Au travers l’iconographie qu’il distille, Watts met en évidence des histoires et des héritages interconnectées, en superposant des systèmes de signes et en établissant des corrélations. S’in-téressant très tôt à l’histoire de l’Égypte et de la Grèce anciennes, ainsi qu’aux systèmes de savoirs anciens d’Afrique de l’Ouest dans les cultures Dogon, Bambara, Senufo, Baule, Yoruba et Dan, entre autres, il explore les éléments communs à la croisée des sociétés et des savoirs, tout en réactivant et en rendant visibles des constellations culturelles effacées. Lorsqu’il a rencontré Watts à Paris en 1988, Jean-Michel Basquiat fut notamment attiré par ses connaissances des traditions spirituelles de l’Afrique de l’Ouest. Basquiat s’était rendu dans le district de Korhogo, dans le nord de la Côte d’Ivoire, région dont est originaire la famille de Watts et où ce dernier s’était souvent rendu dans son enfance et avait été initié aux pratiques spirituelles Senufo. Basquiat s’intéressait vivement à ces traditions sacrées ainsi que leur lien avec le vaudou haïtien. Un voyage en Côte d’Ivoire avait été planifié avec Watts en 1989, qui n’eut pas lieu en raison du décès de Basquiat.

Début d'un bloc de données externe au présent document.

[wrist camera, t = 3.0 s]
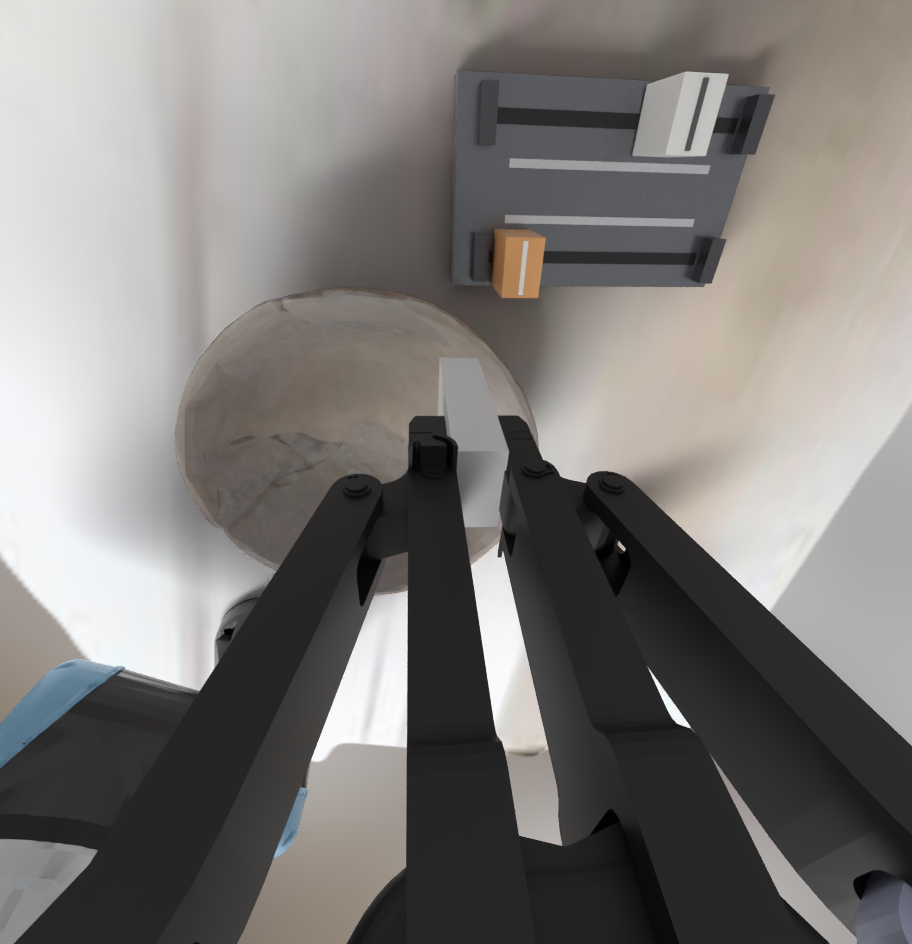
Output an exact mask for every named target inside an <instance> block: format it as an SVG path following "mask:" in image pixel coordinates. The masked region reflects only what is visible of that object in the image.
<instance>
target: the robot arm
mask: <svg viewBox="0 0 912 944" xmlns="http://www.w3.org/2000/svg"><path fill="white" fill-rule="evenodd" d="M499 515H500V517H501V521H502V529H501V536H500V542H499V548H498V557H501V556H502V551H503V552H504V556H505V561H506V565H507V569H508V574H509V578H510V582H511V587H512V591H513V595H514V600H515V604H516V609H517V613H518V617H519V622H520V626H521V630H522V635H523V639H524V644H525V648H526V652H527V657H528V661H529V665H530V670H531V674H532V679H533V683H534V687H535V692H536V696H537V700H538V705H539V709H540V714H541V718H542V722H543V727H544V731H545V735H546V740H547V744H548V748H549V753H550V757H551V762H552V765H553V770H554V774H555V779H556V784H557V789H558V798H559V812H558V817H559V827H560V835H561V840H562V846H559V845H555V844H551V843H547V842H543V841H538V840H534V839H530V838H526V837H522V836H519V834H518V828H517V821H516V815H515V809H514V803H513V797H512V790H511V784H510V778H509V771H508V766H507V761H506V756H505V751H504V748H503V745H502V741H501V740H500V739H499V738H498V736H497V734H496V731H495V726H494V720H493V714H492V707H491V700H490V693H489V687H488V680H487V673H486V666H485V660H484V653H483V646H482V640H481V633H480V626H479V619H478V613H477V606H476V599H475V592H474V586H473V579H472V572H471V565H470V559H469V552H468V545H467V539H466V532H465V527H498V521H499ZM618 541H620V542H621V544H622V545H623V546H624V547H625V548H626V550H625V552H624V551H623V550H622V549H621V548H620V547H619V546H618V545H617V544H618ZM405 552H408V693H407V834H406V837H407V838H406V847H407V848H406V849H407V850H406V852H407V853H406V868H405V869H403V870H402V871H401V872H400V873H399V874H398V875H397V876H396V877H394V878H393V879H392V880H391V881H390V882H389V883H388V884H387V885H386V886H385V887H384V888H383V890H382V891H381V892H380V893H379V894H378V895H377V897H376V898H375V899H374V900H373V902H372V903H371V905H370V906H369V907H368V909H367V910H366V912H365V913H364V915H363V916H362V918H361V920H360V921H359V923H358V925H357V926H356V928H355V930H354V932H353V933H352V935H351V937H350V939H349V941H348V943H347V944H829V942H828V941H827V940H826V939H824V938H823V937H822V936H821V935H820V934H819V933H818V932H817V931H816V930H815V929H814V928H813V927H812V926H811V925H810V924H809V923H808V922H807V921H806V920H805V919H804V918H803V917H802V916H801V915H799V914H798V913H797V912H796V911H795V910H794V909H793V908H792V907H791V906H790V905H789V904H788V903H787V902H786V901H785V900H784V899H783V898H782V897H781V896H780V895H779V893H778V891H777V889H776V887H775V885H774V883H773V881H772V879H771V877H770V875H769V873H768V871H767V869H766V867H765V864H764V863H763V860H762V858H761V856H760V855H759V853H758V850H757V848H756V846H755V844H754V842H753V840H752V838H751V836H750V834H749V832H748V830H747V828H746V826H745V824H744V822H743V820H742V818H741V816H740V814H739V812H738V810H737V808H736V806H735V804H734V802H733V800H732V798H731V796H730V794H729V792H728V790H727V788H726V786H725V784H724V782H723V780H722V778H721V776H720V774H719V772H718V770H717V768H716V766H715V764H714V761H713V759H712V758H711V756H712V757H713V758H714V760H715V761H716V763H717V764H718V766H719V767H720V768H721V770H722V771H723V772H724V774H725V775H726V777H727V778H728V779H729V781H730V782H731V784H732V785H733V786H734V788H735V789H736V791H737V792H738V794H739V795H740V796H741V798H742V799H743V801H744V802H745V803H746V804H747V806H748V808H749V809H750V810H751V812H752V813H753V815H754V816H755V817H756V819H757V820H758V821H759V823H760V824H761V826H762V827H763V828H764V830H765V831H766V833H767V834H768V836H769V837H770V838H771V840H772V841H773V842H774V843H775V845H776V846H777V847H778V849H779V850H780V851H781V853H782V854H783V855H784V856H785V858H786V859H787V861H788V862H789V863H790V864H791V866H792V867H793V868H794V870H795V871H796V872H797V873H798V875H799V876H800V877H801V878H802V879H803V880H804V881H805V882H806V884H807V885H808V886H809V887H810V888H811V890H812V891H813V892H814V893H815V894H816V895H817V896H818V898H819V899H820V900H821V901H822V902H823V903H824V905H825V906H826V907H827V908H828V909H829V910H830V911H831V912H832V913H833V914H834V915H835V916H836V917H837V918H838V919H839V920H840V921H841V922H842V923H843V924H844V925H845V926H846V928H847V929H848V930H849V931H850V932H851V933H852V934H853V935H854V936H855V937H856V938H857V944H912V746H911V745H910V744H909V743H908V742H907V741H906V740H905V739H904V738H903V737H902V736H901V735H899V734H898V733H897V732H896V731H895V730H894V729H893V728H892V727H891V726H890V725H889V724H888V723H887V722H886V721H885V720H884V719H883V718H881V717H880V716H879V715H878V714H877V713H876V712H875V711H874V710H873V709H872V708H871V707H870V706H869V705H868V704H867V703H866V702H865V701H863V700H862V699H861V698H860V697H859V696H858V695H857V694H856V693H855V692H854V691H853V690H852V689H851V688H850V687H849V686H847V684H846V683H844V682H843V681H842V680H841V679H840V678H839V677H838V676H837V675H836V674H835V673H834V672H833V671H832V670H831V669H830V668H829V667H828V666H826V665H825V664H824V663H823V662H822V661H821V660H820V659H819V658H818V657H817V656H816V655H815V654H814V653H813V652H812V651H810V649H809V648H807V647H806V646H805V645H804V644H803V643H802V642H801V641H800V640H799V639H798V638H797V637H796V636H795V635H794V634H793V633H792V632H790V631H789V630H788V629H787V628H786V627H785V626H784V625H783V624H782V623H781V622H780V621H779V620H778V619H777V618H776V617H775V616H774V615H773V614H771V613H770V612H769V611H768V610H767V609H766V608H765V607H764V606H763V605H762V604H761V603H760V602H759V601H758V600H757V599H756V598H755V597H754V596H752V595H751V594H750V593H749V592H748V591H747V590H746V589H745V588H744V587H743V586H742V585H741V584H740V583H739V582H738V581H737V580H736V579H734V578H733V577H732V576H731V575H730V574H729V573H728V572H727V571H726V570H725V569H724V568H723V567H722V566H721V565H720V564H719V563H718V562H716V561H715V560H714V559H713V558H712V557H711V556H710V555H709V554H708V553H707V552H706V551H705V550H704V549H703V548H702V547H701V546H700V545H698V544H697V543H696V542H695V541H694V540H693V539H692V538H691V537H690V536H689V535H688V534H687V533H686V532H685V531H684V530H683V529H682V528H681V527H679V526H678V525H677V524H676V523H675V522H674V521H673V520H672V519H671V518H670V517H669V516H668V515H667V514H666V513H665V512H664V511H663V510H661V509H660V508H659V507H658V506H657V505H656V504H655V503H654V502H653V501H652V500H651V499H650V498H649V497H648V496H647V495H646V494H645V493H643V492H642V491H641V490H640V489H639V488H638V487H637V486H636V485H635V484H634V483H633V482H632V481H630V480H629V479H628V478H626V477H625V476H622V475H620V474H617V473H614V472H608V471H598V472H595V473H592V474H591V475H590V476H589V477H588V478H587V482H586V483H582V482H577V481H572V480H568V479H565V478H562V477H560V475H559V473H558V471H557V469H556V468H555V467H554V465H552V464H550V463H549V462H547V461H545V460H543V459H542V456H541V454H540V452H539V450H538V447H537V445H536V443H535V440H534V438H533V436H532V433H531V431H530V429H529V426H528V424H527V423H526V422H525V421H524V420H523V419H522V418H520V417H519V416H517V415H497V413H496V410H495V407H494V404H493V401H492V398H491V395H490V392H489V389H488V386H487V383H486V380H485V377H484V374H483V371H482V368H481V365H480V362H479V359H478V358H445V357H440V364H439V393H438V416H414V418H413V419H412V420H411V421H410V423H409V444H408V470H407V472H406V473H405V474H404V475H403V476H402V477H401V478H399V479H397V480H395V481H392V482H388V483H384V484H381V482H380V480H378V479H377V478H375V477H374V476H371V475H367V474H351V475H347V476H344V477H342V478H340V479H338V480H337V481H336V482H335V483H334V484H333V485H332V486H331V487H330V489H329V490H328V492H327V494H326V495H325V497H324V498H323V500H322V501H321V503H320V504H319V506H318V508H317V509H316V511H315V512H314V514H313V515H312V517H311V519H310V520H309V522H308V523H307V525H306V526H305V528H304V529H303V531H302V533H301V534H300V536H299V537H298V539H297V540H296V542H295V544H294V545H293V547H292V548H291V550H290V551H289V553H288V554H287V556H286V558H285V559H284V561H283V562H282V564H281V565H280V567H279V569H278V570H277V572H276V573H275V575H274V576H273V578H272V579H271V581H270V583H269V584H268V586H267V587H266V589H265V590H264V592H263V594H262V595H261V597H260V598H255V599H251V600H248V601H245V602H243V603H241V604H239V605H237V606H235V607H234V608H232V609H231V610H230V611H229V612H228V613H227V614H226V615H225V616H224V618H223V620H222V622H221V624H220V627H219V630H218V632H217V635H216V638H215V668H214V670H213V672H212V673H211V675H210V676H209V678H208V679H207V681H206V683H205V684H204V686H203V687H202V689H201V690H200V691H197V690H194V689H190V688H187V687H183V686H180V685H176V684H173V683H169V682H166V681H163V680H159V679H156V678H153V677H149V676H146V675H143V674H139V673H136V672H133V671H129V670H126V669H125V667H123V666H117V667H113V666H108V665H103V664H99V663H95V662H91V661H86V660H80V659H78V660H70V661H66V662H64V663H61V664H59V665H57V666H56V667H54V668H53V669H51V670H50V671H49V672H48V673H47V674H46V675H45V676H44V677H43V678H42V679H41V680H40V681H39V682H38V683H37V684H36V685H35V686H34V687H33V688H32V689H31V690H30V691H29V692H28V693H27V694H26V695H25V696H24V697H23V698H22V700H21V701H20V702H19V703H18V704H17V705H16V706H15V707H14V708H13V709H12V711H11V712H10V713H9V714H8V715H7V716H6V717H5V718H4V720H3V721H2V722H1V723H0V944H237V942H238V941H239V939H240V937H241V935H242V933H243V931H244V929H245V926H246V924H247V922H248V919H249V917H250V915H251V912H252V910H253V907H254V905H255V903H256V901H257V898H258V896H259V894H260V891H261V889H262V886H263V884H264V881H265V879H266V876H267V873H268V871H269V868H270V866H271V863H272V860H273V859H274V858H275V857H277V856H279V855H280V854H282V853H283V852H284V851H285V850H286V849H288V847H289V846H290V845H291V844H292V842H293V840H294V839H295V837H296V835H297V833H298V829H299V825H300V820H301V815H302V811H303V806H304V802H305V798H306V796H307V793H308V789H307V783H308V776H309V769H310V762H311V758H312V756H313V753H314V750H315V748H316V745H317V742H318V740H319V737H320V735H321V732H322V729H323V727H324V724H325V721H326V719H327V716H328V714H329V711H330V708H331V706H332V703H333V700H334V698H335V695H336V693H337V690H338V687H339V685H340V682H341V679H342V677H343V674H344V672H345V669H346V666H347V664H348V661H349V659H350V656H351V653H352V651H353V648H354V645H355V643H356V640H357V638H358V635H359V632H360V630H361V627H362V624H363V622H364V619H365V617H366V614H367V611H368V609H369V606H370V603H371V601H372V598H373V596H374V593H375V590H376V588H377V585H378V582H379V580H380V577H381V575H382V572H383V569H384V567H385V564H386V558H388V557H391V556H395V555H398V554H402V553H405ZM647 666H648V667H649V669H650V670H651V672H652V673H653V674H654V676H655V677H656V679H657V680H658V681H659V683H660V684H661V686H662V687H663V688H664V690H665V691H666V693H667V694H668V695H669V697H670V698H671V700H672V701H673V702H674V704H675V705H676V707H677V708H678V709H679V711H680V712H681V714H682V715H683V716H684V718H685V719H686V721H687V722H688V723H689V725H690V726H691V728H692V729H693V730H694V732H695V733H696V734H695V733H694V732H693V731H692V730H691V729H690V728H687V727H684V726H681V725H679V724H677V723H676V722H675V721H674V720H673V719H672V718H671V716H670V714H669V713H668V711H667V709H666V706H665V704H664V702H663V700H662V698H661V695H660V693H659V691H658V689H657V687H656V685H655V682H654V680H653V678H652V676H651V674H650V671H649V669H648V667H647ZM710 754H711V756H710Z"/></svg>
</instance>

Pendant les années passées en France, Watts s’est penché sur l’influence des traditions sculpturales d’Afrique de l’Ouest sur les artistes modernes européens, notamment Brancusi, Picasso, Modigliani ainsi que les surréalistes. Dans ses œuvres, on retrouve régulièrement des images liées à ces recherches, auxquelles se sont ajoutés, à partir des années 2000, des symboles mathématiques et des équations, soit autant de références à la science et à la technologie, ainsi qu’au soufisme et à d’autres formes spirituelles et ésotériques, parmi lesquelles des éléments d’écriture amharique et araméenne, des hiéroglyphes égyptiens, du bambara et de l’arabe. Watts souligne que les éléments mathématiques permettent d’aborder de nombreux sujets et d’inclure des informations codées dans ses œuvres, avec les nombres qui parfois peuvent représenter une phrase ou un mot (1). Ainsi, dans le tableau Farafina (2007), les chiffres inscrits sur la toile font référence aux numéros attribués aux esclaves africains envoyés aux Amériques ainsi qu’aux Juifs déportés à Auschwitz. Sont également présentes de nombreuses allusions à de grands musiciens, tels que Fela Kuti, Salif Keita et Aretha Franklin, John Coltrane et Sun Ra, pour ne citer qu’eux. De même, le swing occupe une place prépondérante dans ses œuvres, sous la forme de grandes éclaboussures de peinture au premier plan. Des poètes comme Baudelaire, Rimbaud et Allan Ginsberg côtoient l’actualité politique mondiale, de la conférence de Berlin de 1884-85, où les puissances coloniales européennes se partagent le continent africain, à l’histoire des Tirailleurs sénégalais.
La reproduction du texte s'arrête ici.